Spotlight on Affordable Housing

A Look Forward and Back
September 28, 2022

Social housing projects in and around NYC launched BBB’s portfolio in our early years. Our work to create affordable and accessible housing continues as we partner with cities, developers, and not-for-profits to plan and design communities that empower people.

Projects on the boards are pictured above from left to right, clockwise:

Catchlight Crossings, Orlando, FL: A new vision for affordable housing, designed to enhance the lifestyle of its residents.

Client: Wendover Housing Partners. Read more

405-407 West 206th Street, New York, NY:  Three mixed-income towers planned and designed by BBB will contain market-rate and affordable homes, and house the Immigrant Research and Performing Arts Center led by Peoples Theatre Project.

Client: LMXD, Taconic Partners, & MSquared.

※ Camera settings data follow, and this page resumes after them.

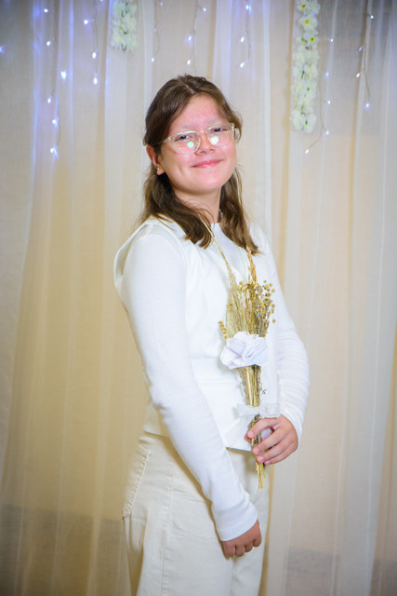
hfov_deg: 15.7
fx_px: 1438
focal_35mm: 87
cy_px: 298
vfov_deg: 23.4
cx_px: 198
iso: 1600
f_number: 4
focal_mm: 58
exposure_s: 1/80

Read more

Langston Terrace Dwellings, Washington, DC: Revitalization or a 1930s campus—designed & built by African Americans in the International Style—aims to empower residents through economic opportunity, improved quality of life, and increased connectivity.

Client: DC Housing Authority. Read more

Verdae Development Master Plan, Greenville, SC: A blueprint for a vibrant and inclusive mixed-use district to support innovative growth and opportunity.

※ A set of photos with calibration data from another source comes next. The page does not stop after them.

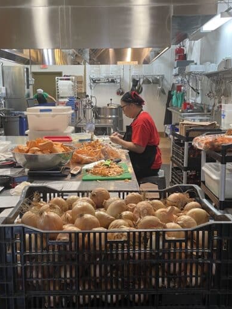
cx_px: 108
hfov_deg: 35.9
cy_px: 157
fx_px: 357
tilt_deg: -11.3
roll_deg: +0.3
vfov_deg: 46.8
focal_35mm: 40
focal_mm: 4.2
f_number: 1.6
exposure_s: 1/60
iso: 100
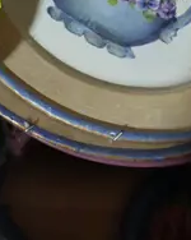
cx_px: -148
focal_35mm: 181
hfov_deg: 8.2
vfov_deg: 10.4
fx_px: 1281
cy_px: -94
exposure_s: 1/60
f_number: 4
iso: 800
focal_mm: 17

Client: Hollingsworth Funds. Read more

BBB's current portfolio in social housing is informed by its past; we established our roots in affordable housing and community development. One of BBB’s first projects was a collaboration with Jane Jacobs and members of Manhattan’s Community Board 2 on a plan for the Greenwich Village waterfront. By seeking to re-use and revitalize buildings rather than demolish them, BBB was at the forefront of the sustainability movement. Pictured below are some of BBB's earliest affordable housing projects during the firm's first two decades.

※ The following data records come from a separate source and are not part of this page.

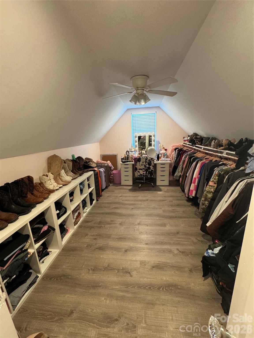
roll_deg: +3.4
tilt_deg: -12.9
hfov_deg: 85.7
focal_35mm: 14
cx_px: 127
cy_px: 169
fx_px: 137
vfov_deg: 102.1
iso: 400
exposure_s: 1/60
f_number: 2.2
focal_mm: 2.22
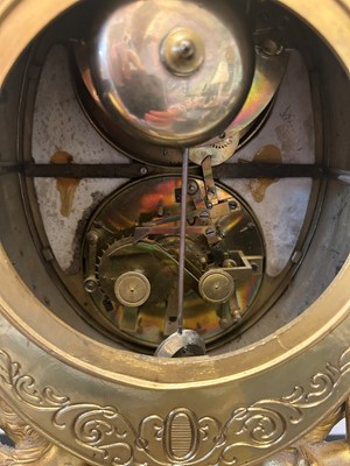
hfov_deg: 53.1
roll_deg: -2.4
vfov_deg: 67.3
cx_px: 175
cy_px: 233
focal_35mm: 26
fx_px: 351
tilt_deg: -17.6
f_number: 1.5
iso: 400
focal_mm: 5.7
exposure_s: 1/33
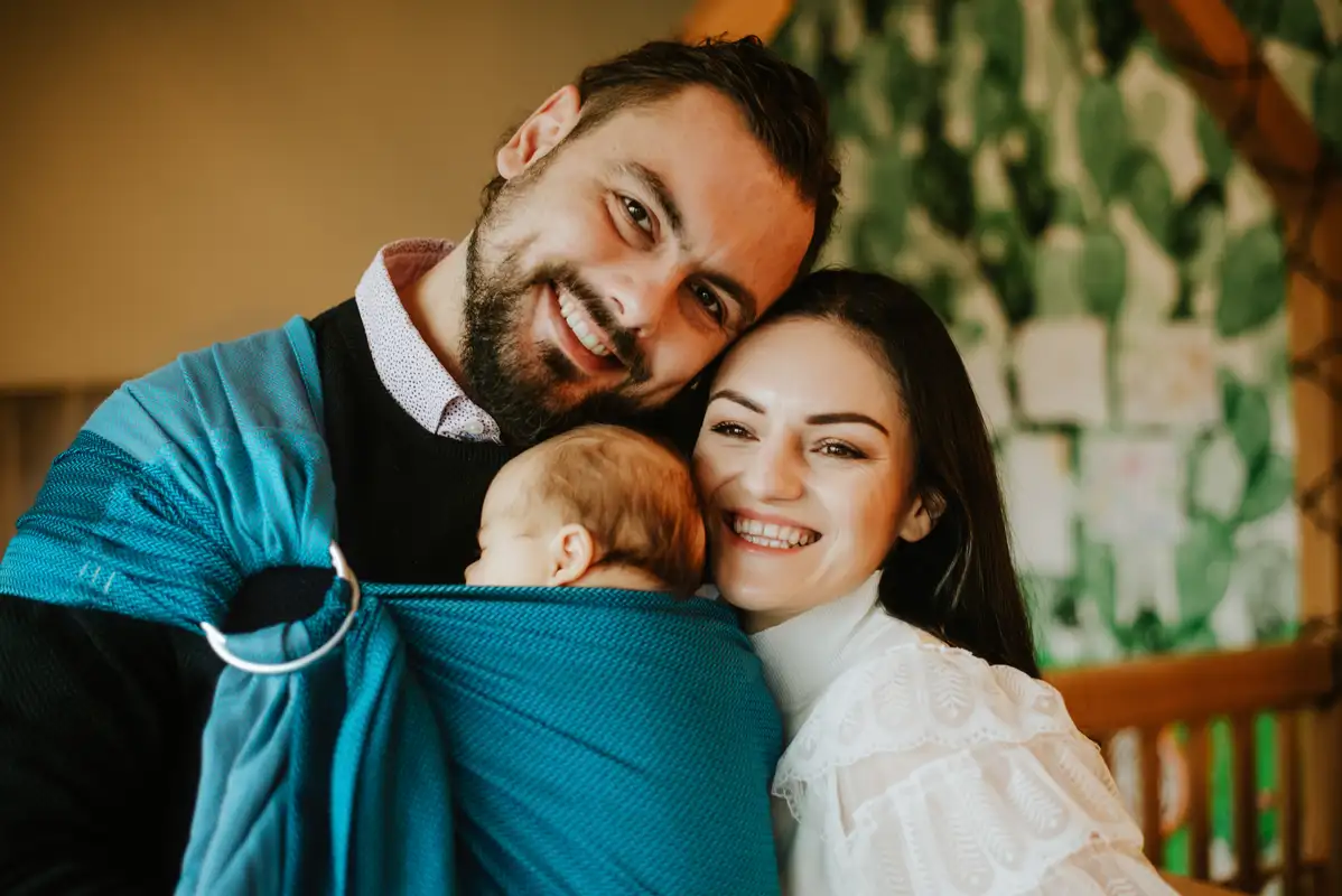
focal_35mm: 50
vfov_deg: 27.0
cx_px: 671
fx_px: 1865
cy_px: 448
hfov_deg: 39.6
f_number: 2.5
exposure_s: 1/60
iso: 320
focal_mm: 50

Left to right, clockwise: South Street Seaport Master Plan (1973, New York, NY); Original Phoenix House Sketches by John Beyer (1968, Brooklyn, NY); Greenwich Village Waterfront Study (1969, New York, NY); Park Slope Housing (1969, Brooklyn, NY); 2401 Philadelphia (1971, Philadelphia, PA); Opening of BBB New York Office, 31 Union Square West (1968, New York, NY)

Left to right, clockwise: Villa Borinquen Affordable Housing (1976, Jersey City, NJ); Westgate Village (1974, Chester County, PA); Montana Eve Restaurant (1977, New York, NY); Miami Beach Civic and Convention Center (1976, Miami, FL); Downtown Improvement District (1977, Cumberland, MD); Fort Lauderdale Downtown Plan (1976, Fort Lauderdale, FL)

In the 1970s, the firm’s work on historic buildings in sensitive urban sites was diversified with larger-scale planning projects in the tri-state area and beyond. At the end of its first decade, BBB had established itself as a mission-driven architecture and planning firm.